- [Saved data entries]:
- - - - -
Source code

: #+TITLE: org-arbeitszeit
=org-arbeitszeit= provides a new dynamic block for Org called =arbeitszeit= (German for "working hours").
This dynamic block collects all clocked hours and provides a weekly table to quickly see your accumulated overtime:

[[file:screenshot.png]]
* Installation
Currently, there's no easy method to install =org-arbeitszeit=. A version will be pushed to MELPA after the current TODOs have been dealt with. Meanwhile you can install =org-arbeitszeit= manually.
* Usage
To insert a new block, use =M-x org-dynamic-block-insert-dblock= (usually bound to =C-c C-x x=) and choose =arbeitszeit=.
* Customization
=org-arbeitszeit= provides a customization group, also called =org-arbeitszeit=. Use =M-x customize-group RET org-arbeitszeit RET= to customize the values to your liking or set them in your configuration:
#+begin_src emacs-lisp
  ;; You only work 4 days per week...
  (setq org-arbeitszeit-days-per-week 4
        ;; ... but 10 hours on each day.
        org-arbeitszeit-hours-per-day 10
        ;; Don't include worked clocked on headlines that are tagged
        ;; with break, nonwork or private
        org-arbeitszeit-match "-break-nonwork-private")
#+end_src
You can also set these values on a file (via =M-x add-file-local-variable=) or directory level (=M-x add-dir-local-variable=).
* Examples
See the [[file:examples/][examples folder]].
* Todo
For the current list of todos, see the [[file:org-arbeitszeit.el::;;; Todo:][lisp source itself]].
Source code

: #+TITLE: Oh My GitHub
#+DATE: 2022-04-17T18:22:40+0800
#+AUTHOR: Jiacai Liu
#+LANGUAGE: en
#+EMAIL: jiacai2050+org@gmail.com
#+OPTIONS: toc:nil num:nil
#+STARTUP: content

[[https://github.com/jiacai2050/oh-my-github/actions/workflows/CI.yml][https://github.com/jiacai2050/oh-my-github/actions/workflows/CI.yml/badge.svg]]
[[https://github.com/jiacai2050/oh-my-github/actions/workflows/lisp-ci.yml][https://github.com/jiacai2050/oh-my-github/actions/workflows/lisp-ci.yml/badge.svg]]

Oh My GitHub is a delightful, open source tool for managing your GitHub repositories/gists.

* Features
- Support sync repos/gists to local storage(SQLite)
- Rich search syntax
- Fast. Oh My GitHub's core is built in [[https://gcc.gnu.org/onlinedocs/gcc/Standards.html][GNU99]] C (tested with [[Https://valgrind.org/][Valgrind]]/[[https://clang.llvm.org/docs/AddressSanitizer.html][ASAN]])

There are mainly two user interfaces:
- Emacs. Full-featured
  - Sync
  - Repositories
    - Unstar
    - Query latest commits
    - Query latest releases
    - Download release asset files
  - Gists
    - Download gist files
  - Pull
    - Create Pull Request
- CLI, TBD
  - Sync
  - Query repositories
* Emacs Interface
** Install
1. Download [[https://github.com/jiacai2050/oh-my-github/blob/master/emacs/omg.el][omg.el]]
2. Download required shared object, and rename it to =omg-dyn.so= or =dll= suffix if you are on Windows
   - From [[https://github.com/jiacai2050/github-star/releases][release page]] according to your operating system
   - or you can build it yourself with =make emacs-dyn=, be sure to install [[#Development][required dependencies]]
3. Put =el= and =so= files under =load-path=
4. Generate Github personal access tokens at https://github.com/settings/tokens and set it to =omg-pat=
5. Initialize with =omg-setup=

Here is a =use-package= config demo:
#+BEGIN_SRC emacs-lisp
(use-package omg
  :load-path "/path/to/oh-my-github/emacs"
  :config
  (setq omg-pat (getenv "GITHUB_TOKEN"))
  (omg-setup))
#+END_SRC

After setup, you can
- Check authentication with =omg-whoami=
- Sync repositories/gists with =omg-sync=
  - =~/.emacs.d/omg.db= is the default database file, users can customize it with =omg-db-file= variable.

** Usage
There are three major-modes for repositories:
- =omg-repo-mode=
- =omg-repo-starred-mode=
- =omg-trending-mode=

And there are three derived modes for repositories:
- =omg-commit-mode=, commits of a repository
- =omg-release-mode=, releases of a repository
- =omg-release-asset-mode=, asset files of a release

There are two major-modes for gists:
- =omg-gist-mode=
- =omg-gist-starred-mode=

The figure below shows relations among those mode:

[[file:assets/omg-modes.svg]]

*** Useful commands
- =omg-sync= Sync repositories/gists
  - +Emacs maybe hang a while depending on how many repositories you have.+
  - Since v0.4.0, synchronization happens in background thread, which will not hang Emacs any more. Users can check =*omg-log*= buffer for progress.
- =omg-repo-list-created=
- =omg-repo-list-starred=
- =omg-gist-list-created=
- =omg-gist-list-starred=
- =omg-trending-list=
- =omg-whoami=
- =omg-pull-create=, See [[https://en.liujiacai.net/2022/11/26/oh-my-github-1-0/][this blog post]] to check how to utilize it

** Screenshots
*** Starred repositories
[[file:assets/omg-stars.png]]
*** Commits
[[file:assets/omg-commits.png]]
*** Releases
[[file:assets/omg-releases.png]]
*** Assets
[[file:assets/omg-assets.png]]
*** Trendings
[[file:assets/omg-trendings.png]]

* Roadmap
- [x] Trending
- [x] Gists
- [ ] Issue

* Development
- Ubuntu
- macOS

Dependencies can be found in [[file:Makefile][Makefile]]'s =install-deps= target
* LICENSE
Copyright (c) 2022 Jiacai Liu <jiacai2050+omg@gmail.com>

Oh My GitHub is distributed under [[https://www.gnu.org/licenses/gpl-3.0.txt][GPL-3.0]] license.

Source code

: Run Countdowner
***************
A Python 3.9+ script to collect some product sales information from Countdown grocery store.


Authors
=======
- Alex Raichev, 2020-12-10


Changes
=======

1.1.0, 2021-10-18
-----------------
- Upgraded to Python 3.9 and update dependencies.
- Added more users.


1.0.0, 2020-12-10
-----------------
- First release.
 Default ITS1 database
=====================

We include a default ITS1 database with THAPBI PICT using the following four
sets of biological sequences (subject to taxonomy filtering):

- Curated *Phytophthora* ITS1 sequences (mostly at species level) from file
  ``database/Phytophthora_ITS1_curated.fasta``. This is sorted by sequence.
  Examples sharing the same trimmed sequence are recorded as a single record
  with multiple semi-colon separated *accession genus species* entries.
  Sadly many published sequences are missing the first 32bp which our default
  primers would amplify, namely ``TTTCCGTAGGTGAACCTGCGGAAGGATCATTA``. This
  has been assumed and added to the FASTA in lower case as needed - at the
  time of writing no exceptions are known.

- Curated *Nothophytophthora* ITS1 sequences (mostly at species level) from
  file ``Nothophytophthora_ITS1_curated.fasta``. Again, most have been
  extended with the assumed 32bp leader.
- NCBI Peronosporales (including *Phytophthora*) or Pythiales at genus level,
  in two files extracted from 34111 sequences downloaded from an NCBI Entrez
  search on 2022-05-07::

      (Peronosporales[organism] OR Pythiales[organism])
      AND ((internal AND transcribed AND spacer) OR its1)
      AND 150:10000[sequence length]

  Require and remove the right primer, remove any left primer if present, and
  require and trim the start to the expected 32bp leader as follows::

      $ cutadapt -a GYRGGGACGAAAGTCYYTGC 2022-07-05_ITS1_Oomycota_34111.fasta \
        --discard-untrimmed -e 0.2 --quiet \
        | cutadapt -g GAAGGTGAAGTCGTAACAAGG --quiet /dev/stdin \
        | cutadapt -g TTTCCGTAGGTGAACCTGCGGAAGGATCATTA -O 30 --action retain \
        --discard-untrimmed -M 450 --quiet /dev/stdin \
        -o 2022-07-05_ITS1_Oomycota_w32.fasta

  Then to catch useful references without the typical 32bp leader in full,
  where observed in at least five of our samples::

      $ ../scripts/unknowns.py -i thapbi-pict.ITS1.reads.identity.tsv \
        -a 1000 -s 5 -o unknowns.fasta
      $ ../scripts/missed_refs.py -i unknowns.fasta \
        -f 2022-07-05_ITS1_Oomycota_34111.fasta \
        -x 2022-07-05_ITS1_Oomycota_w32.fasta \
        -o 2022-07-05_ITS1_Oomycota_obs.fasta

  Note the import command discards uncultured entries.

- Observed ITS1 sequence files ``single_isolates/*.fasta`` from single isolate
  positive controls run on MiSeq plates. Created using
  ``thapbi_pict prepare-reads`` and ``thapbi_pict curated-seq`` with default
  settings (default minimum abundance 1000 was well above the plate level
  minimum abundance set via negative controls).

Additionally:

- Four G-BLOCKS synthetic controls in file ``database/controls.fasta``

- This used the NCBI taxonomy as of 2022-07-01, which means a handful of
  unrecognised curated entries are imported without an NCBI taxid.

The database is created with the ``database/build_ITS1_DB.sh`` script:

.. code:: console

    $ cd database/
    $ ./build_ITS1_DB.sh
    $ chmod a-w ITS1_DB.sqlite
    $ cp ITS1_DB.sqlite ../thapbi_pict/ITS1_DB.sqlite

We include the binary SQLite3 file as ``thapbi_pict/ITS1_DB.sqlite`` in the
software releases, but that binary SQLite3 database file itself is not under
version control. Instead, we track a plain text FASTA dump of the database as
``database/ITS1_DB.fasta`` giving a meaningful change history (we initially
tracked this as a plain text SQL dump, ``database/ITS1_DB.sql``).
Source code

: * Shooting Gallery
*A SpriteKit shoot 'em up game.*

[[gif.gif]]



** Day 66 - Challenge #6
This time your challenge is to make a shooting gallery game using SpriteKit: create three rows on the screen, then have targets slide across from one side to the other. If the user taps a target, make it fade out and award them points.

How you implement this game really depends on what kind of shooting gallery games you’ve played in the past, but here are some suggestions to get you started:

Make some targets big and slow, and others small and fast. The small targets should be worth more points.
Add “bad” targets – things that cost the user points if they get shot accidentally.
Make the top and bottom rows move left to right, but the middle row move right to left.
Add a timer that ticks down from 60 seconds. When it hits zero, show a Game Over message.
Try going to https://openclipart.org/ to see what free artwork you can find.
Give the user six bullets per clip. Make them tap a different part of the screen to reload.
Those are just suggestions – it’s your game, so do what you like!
- - - - -
- [What to produce]:
What is the number of lines in the records that contain "single"? Give that number only.

- [Result of this exercise]:
2